80 Tahun Merdeka, Lalu Hadrian: Kualitas Pendidikan Masih Timpang

Kamis, 14 Agustus 2025 | 14:15 WIB

facebook twitter whatsapp telegram line copy

URL berhasil dicopy

facebook icon twitter icon whatsapp icon telegram icon line icon copy

URL berhasil dicopy

JAKARTA – Wakil Ketua Komisi X DPR RI Lalu Hadrian Irfani menyatakan di usia ke-80 tahun kemerdekaan, Indonesia kini dituntut membarui sistem pendidikan. Negara tidak bisa hanya sekadar mencerdaskan, tapi juga harus memerdekakan anak bangsa dalam mengakses pendidikan.

Demikian disampaikan Lalu dalam diskusi dialektika demokrasi yang digagas Koordinatoriat Wartawan Parlemen (KWP) bekerja sama dengan Biro Pemberitaan DPR RI bertajuk ‘HUT RI Menjadi Momen Semangat Persatuan Membangun Indonesia Emas 2045’.

“Pendidikan hari ini adalah penentu nasib bangsa dalam menapaki abad kedua kemerdekaan Indonesia Emas 2045,” kata Lalu di Kompleks Parlemen, Jakarta, Kamis, 13 Agustus 2025.

Menurut Lalu, kondisi pendidikan saat ini memperlihatkan sebuah ironi, yakni meski akses dasar sudah tinggi, kualitas dan kelanjutan pendidikan masih menyimpan jurang ketimpangan yang memprihatinkan.

Legislator dari Fraksi PKB itu mengungkapkan berdasarkan data BPS per 2024, Angka Partisipasi Sekolah (APS) untuk jenjang SD (usia 7-12 tahun) mencapai lebih dari 99 persen, mencerminkan bahwa hampir seluruh anak di jenjang ini bersekolah.

Namun, kata Lalu, APS menurun secara bertahap: jenjang SMP (13-15 tahun) masih tinggi, tetapi pada jenjang SMA (16-18 tahun), partisipasi menurun signifikan, berkisar antara 70-85 persen secara nasional.

Baca Juga:  Disposal, Inovasi Elfianah Tangani Jalan Rusak Kala Efisiensi Anggaran 

“Dan untuk kelompok usia 19-23 tahun, jenjang pendidikan tinggi, partisipasi kembali anjlok ke level 30-40 persen,” ucapnya.

Durasi Pendidikan Masih di Level SMP

Lalu mengatakan secara nasional rata-rata lama sekolah penduduk usia 15 tahun ke atas hanya mencapai 9,22 tahun atau setara dengan tamat SMP. Meskipun angka ini tumbuh secara perlahan, naik dari sekitar 9,13 tahun tahun sebelumnya, angka ini menyiratkan bahwa sebagian besar masyarakat tidak melanjutkan pendidikan hingga SMA (BPS, 2024).

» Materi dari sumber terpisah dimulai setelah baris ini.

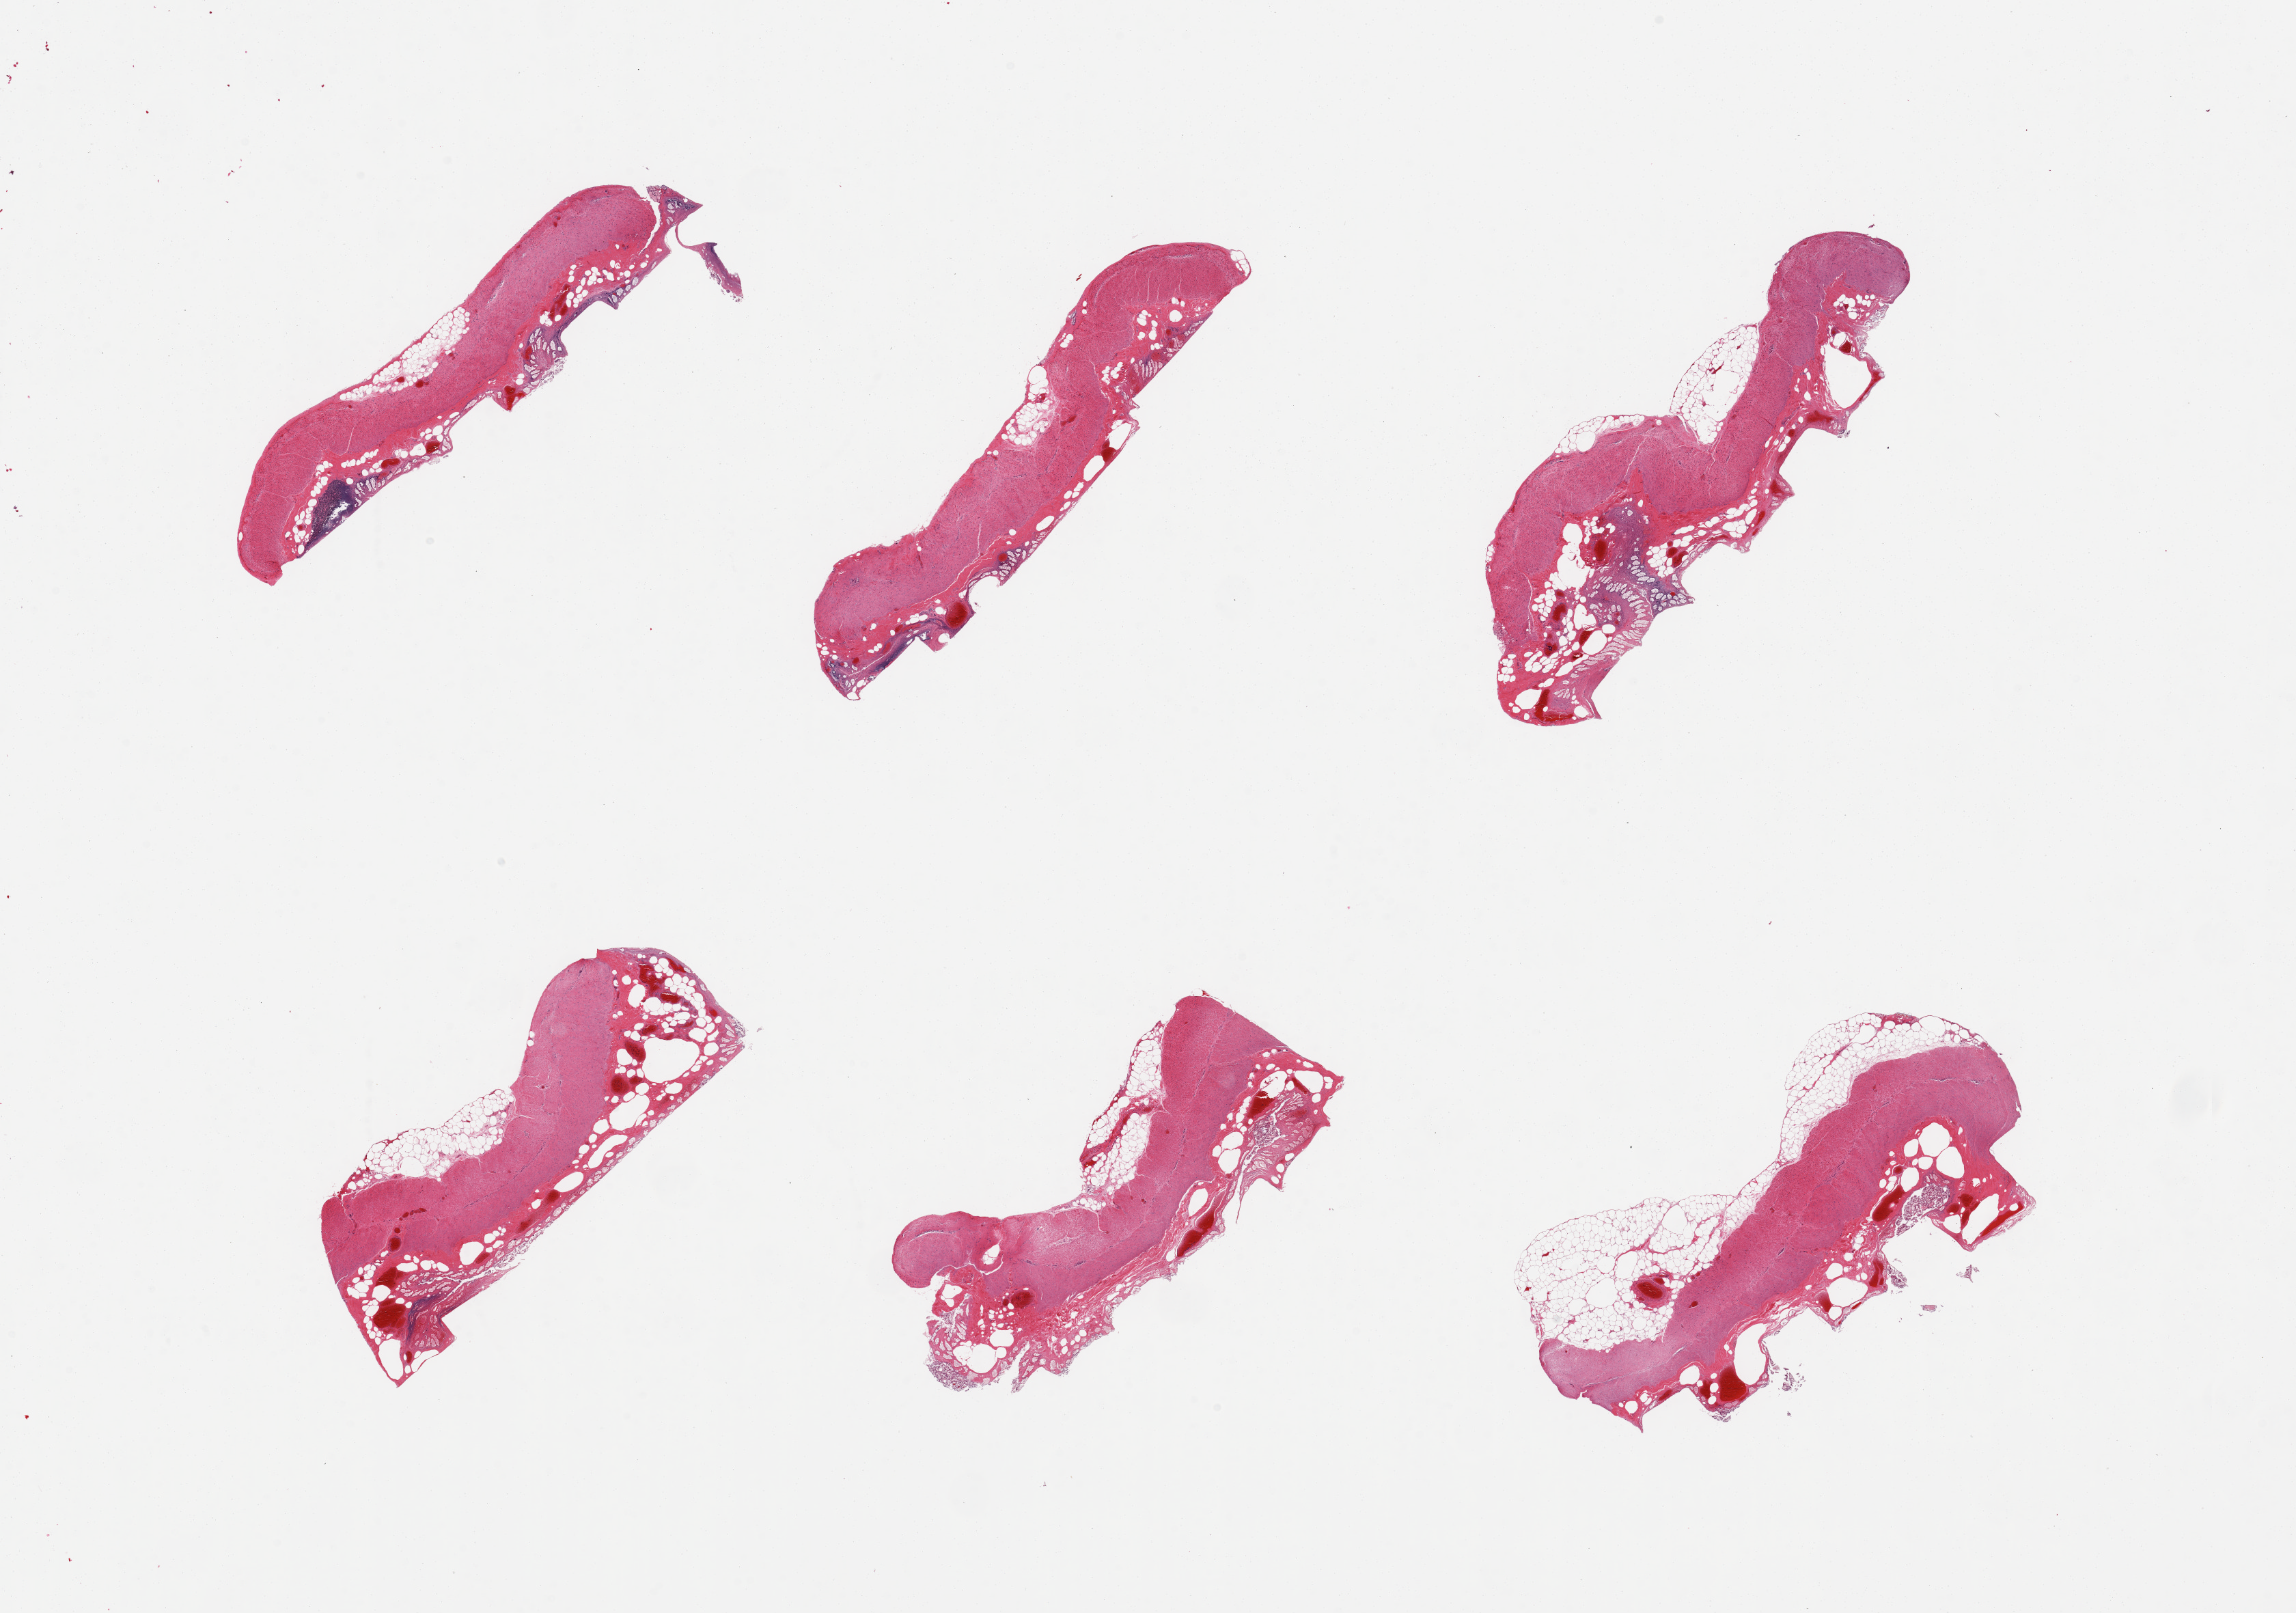
Digitized hematoxylin and eosin (H&E)-stained section — a low-resolution overview of the entire scanned area, about 26.6 x 18.7 mm (from a 20x scan). PAXgene-fixed paraffin-embedded (PFPE) section. Sampled site (target tissue): transverse colon. Tissue donor sample.
Reviewer comment on this tissue sample: 6 pieces; mucosa largely autolyzed; inner muscle moderately autolyzed.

Di sisi lain, Ketua DPW PKB Nusa Tenggara Barat (NTB) itu menyatakan statistik lebih lanjut menunjukkan ketimpangan provinsi yang mencolok. Salah satu contohnya, Papua Pegunungan yang hanya memiliki rata-rata lama sekolah sebesar 5,10 tahun, artinya banyak penduduknya belum tamat SD.

“Profil HDI juga menggambarkan Jakarta memimpin dengan harapan lama sekolah sekitar 11,49 tahun, sedangkan banyak provinsi di luar Jawa masih tertahan di angka di bawah 9 tahun,” katanya.

Untuk itu, Lalu menekankan pentingnya reformasi pendidikan yang menyertakan semua sektor. Terpenting, menyasar beberapa titik utama.

“Pertama, meningkatkan kontinuitas pendidikan hingga SMA dan keterlibatan di pendidikan tinggi, terutama di daerah tertinggal,melalui beasiswa, pengurangan biaya, dan peningkatan akses fisik maupun digital,” kata Lalu.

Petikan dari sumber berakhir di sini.